[EXERCISE]: Before you finish, make sure each line of the records has been retyped exactly.
=== Begin Enclosure ===
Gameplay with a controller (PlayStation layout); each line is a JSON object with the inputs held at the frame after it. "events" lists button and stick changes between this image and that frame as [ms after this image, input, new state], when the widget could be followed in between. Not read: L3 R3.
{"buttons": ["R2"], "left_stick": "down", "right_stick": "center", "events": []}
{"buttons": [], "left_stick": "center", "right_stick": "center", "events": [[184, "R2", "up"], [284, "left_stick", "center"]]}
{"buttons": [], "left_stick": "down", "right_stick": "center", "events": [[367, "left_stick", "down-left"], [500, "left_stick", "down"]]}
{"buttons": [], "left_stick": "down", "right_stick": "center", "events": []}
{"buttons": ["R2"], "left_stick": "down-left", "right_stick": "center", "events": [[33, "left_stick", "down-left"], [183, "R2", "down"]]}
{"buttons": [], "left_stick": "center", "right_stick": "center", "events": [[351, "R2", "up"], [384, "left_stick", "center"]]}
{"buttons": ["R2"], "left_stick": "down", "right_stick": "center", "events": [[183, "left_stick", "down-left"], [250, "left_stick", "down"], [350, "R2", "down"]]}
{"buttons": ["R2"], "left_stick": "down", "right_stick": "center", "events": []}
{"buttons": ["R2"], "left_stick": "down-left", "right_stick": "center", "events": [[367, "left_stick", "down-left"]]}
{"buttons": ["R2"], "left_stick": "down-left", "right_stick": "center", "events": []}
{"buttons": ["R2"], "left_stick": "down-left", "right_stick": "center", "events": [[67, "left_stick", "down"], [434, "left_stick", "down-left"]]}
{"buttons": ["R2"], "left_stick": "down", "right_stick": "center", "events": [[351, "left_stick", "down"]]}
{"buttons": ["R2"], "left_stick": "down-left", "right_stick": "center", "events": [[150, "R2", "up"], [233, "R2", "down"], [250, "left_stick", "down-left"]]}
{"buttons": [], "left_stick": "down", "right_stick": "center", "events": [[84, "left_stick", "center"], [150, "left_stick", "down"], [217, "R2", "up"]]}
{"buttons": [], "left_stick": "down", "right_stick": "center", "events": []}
=== End Enclosure ===
[EXERCISE RESULT]:
Gameplay with a controller (PlayStation layout); each line is a JSON object with the inputs held at the frame after it. "events" lists button and stick changes between this image and that frame as [ms after this image, input, new state], when the widget could be followed in between. Not read: L3 R3.
{"buttons": ["R2"], "left_stick": "down", "right_stick": "center", "events": []}
{"buttons": [], "left_stick": "center", "right_stick": "center", "events": [[184, "R2", "up"], [284, "left_stick", "center"]]}
{"buttons": [], "left_stick": "down", "right_stick": "center", "events": [[367, "left_stick", "down-left"], [500, "left_stick", "down"]]}
{"buttons": [], "left_stick": "down", "right_stick": "center", "events": []}
{"buttons": ["R2"], "left_stick": "down-left", "right_stick": "center", "events": [[33, "left_stick", "down-left"], [183, "R2", "down"]]}
{"buttons": [], "left_stick": "center", "right_stick": "center", "events": [[351, "R2", "up"], [384, "left_stick", "center"]]}
{"buttons": ["R2"], "left_stick": "down", "right_stick": "center", "events": [[183, "left_stick", "down-left"], [250, "left_stick", "down"], [350, "R2", "down"]]}
{"buttons": ["R2"], "left_stick": "down", "right_stick": "center", "events": []}
{"buttons": ["R2"], "left_stick": "down-left", "right_stick": "center", "events": [[367, "left_stick", "down-left"]]}
{"buttons": ["R2"], "left_stick": "down-left", "right_stick": "center", "events": []}
{"buttons": ["R2"], "left_stick": "down-left", "right_stick": "center", "events": [[67, "left_stick", "down"], [434, "left_stick", "down-left"]]}
{"buttons": ["R2"], "left_stick": "down", "right_stick": "center", "events": [[351, "left_stick", "down"]]}
{"buttons": ["R2"], "left_stick": "down-left", "right_stick": "center", "events": [[150, "R2", "up"], [233, "R2", "down"], [250, "left_stick", "down-left"]]}
{"buttons": [], "left_stick": "down", "right_stick": "center", "events": [[84, "left_stick", "center"], [150, "left_stick", "down"], [217, "R2", "up"]]}
{"buttons": [], "left_stick": "down", "right_stick": "center", "events": []}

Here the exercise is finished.